Se fossimo ormai calati in un mondo nel quale il prodotto coincide con il mercato e dunque la concorrenza è sempre residuale e segmentata?
Detto in altri termini, se nell’ecosistema digitale l’innovazione procedesse non per strappi ma per accumulazione della conoscenza, dei dati e degli effetti di rete, non potremmo essere già precipitati in un mondo nel quale la concorrenza, sempre possibile, diventi man mano meno probabile?
Un altro dilemma riguarda il processo di progressiva sostituzione e sostituibilitá delle piattaforme digitali, non ‘nel’ mercato ma, ‘con il’ mercato, nel senso di ‘market place’. Nel commercio eletrtronico le piattaforme digitali “si fanno” mercato ed intermediano, da un lato, fra i fornitori di informazioni che sono anche consumatori di prodotti, e, dall’altro, i consumatori di informazioni che sono anche fornitori di prodotti.
Le piattaforme digitali, i nuovi market place, riducono drasticamente i costi di ‘search’ e di transazione rispetto ai mercati tradizionali; ma come queste modifichino le dinamiche concorrenziali da un versante e dall’altro della piattaforma é ancora da ben definire. Come e quanto i fornitori di informazioni valutano e prezzano la cessione del proprio ‘prodotto informativo’? Come le esternalitá incrociate di rete (cross-group network externalities) vengono internalizzate? Come gli acquirenti di informazioni ed fornitori di prodotti competono fra di loro e come questa concorrenza trasforma la tradizionale catena del valore e di approprazione dei surplus? Quali nuovi e diversi lock-in ed exit cost si vengono a creare? .
Sono tutte domande che agitano i responsabili delle autorità antitrust e di regolazione, specie in Europa. E, in tutta onestà, oggi è difficile avere una risposta chiara.
E’ alto il rischio di buttar via il bambino digitale ed innovativo con l’acqua sporca del potere di mercato e cioè spiazzare ed inibire ciò che di meglio ha prodotto l’ecosistema digitale per paura di forme irreversibili di monopolizzazione (che, tuttavia, potrebbero essere di breve durata, sempre se ha ragione Berners-Lee).
E allora, la strada maestra è quella della definizione dei mercati rilevanti, della relazione tra piattaforme e multi-sided markets e di un nuovo approccio regolatorio volto ad individuare e ‘governare’ le posizioni dominanti, nuove situzioni di lock-in, esternalitá di rete e nuovi mercati.
Mettendo al centro tre questioni: l’interoperabilità di piattaforme e software; la creazione di mercati concorrenziali per l’accesso e la diffusione ai dati e la determinazione delle dinamiche concorrenziali, e dei loro effetti, ai dievrsi versanti della piattaforma digitale.

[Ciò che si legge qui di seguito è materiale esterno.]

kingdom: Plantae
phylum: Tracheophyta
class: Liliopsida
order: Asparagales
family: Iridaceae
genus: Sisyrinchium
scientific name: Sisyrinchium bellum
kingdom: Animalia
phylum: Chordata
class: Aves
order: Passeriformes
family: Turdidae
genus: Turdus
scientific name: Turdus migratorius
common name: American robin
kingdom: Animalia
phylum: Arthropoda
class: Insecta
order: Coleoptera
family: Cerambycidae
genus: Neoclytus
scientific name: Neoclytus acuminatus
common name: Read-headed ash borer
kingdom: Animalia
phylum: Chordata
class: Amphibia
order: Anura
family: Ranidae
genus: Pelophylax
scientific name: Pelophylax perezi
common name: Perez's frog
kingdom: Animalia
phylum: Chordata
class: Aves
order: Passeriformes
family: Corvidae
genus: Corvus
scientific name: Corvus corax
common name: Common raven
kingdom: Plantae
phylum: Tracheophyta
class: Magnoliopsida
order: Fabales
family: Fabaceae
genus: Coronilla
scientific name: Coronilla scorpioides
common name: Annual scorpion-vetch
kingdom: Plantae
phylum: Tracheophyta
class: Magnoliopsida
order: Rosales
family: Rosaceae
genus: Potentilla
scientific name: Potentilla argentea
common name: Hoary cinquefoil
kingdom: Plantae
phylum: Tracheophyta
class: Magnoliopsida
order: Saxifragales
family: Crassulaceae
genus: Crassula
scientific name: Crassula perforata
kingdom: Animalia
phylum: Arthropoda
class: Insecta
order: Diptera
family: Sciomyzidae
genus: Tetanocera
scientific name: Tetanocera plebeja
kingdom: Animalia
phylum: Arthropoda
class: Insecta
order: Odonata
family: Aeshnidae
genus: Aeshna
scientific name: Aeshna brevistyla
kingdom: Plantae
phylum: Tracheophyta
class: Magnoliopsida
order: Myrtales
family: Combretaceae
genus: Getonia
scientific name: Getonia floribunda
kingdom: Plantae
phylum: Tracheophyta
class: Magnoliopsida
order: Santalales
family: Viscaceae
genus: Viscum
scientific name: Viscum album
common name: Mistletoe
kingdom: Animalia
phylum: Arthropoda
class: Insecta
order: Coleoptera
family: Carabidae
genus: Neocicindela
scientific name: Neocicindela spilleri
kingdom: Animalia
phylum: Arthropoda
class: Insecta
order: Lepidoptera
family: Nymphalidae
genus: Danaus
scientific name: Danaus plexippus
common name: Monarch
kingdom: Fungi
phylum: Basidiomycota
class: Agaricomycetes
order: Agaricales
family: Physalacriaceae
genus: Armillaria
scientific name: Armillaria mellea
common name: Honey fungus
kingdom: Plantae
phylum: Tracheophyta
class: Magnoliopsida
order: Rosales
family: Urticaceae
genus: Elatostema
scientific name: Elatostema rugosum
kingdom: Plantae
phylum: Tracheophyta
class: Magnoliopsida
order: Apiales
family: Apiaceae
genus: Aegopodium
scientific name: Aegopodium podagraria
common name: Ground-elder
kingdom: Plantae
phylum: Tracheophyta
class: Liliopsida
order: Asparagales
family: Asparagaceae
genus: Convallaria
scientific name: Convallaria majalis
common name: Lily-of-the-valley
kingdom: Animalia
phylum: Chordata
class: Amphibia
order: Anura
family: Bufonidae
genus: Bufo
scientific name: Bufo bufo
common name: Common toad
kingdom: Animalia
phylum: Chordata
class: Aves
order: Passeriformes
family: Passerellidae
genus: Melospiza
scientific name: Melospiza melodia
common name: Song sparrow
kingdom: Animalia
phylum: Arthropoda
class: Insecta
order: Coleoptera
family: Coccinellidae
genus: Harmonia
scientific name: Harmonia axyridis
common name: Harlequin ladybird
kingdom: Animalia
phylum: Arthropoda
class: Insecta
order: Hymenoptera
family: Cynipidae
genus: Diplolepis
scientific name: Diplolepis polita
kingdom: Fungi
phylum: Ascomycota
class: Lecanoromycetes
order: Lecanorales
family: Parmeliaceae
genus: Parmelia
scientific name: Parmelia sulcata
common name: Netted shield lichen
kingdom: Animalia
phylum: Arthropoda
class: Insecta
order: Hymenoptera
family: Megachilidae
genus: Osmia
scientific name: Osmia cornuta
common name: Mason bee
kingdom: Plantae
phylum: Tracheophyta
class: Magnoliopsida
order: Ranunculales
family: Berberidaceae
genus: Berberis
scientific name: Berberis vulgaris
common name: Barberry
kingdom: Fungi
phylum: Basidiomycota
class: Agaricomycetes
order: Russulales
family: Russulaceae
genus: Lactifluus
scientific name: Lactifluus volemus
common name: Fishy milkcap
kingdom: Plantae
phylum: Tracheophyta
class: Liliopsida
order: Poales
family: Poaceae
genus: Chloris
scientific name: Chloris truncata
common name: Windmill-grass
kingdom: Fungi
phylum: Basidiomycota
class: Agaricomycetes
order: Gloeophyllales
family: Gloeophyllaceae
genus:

Si tratta di questioni complesse rispetto alle quali è ragionevole sviluppare un approccio regolatorio precauzionale e sistemico, evitando di inibire un numero estremamente elevato di transazioni efficienti. Visione sistemica e capacità di adattamento temporale sono oggi fondamentali per valutare l’impatto sociale ed economico dell’innovazione tra nuovi mercati, spinte competitive e market foreclosure.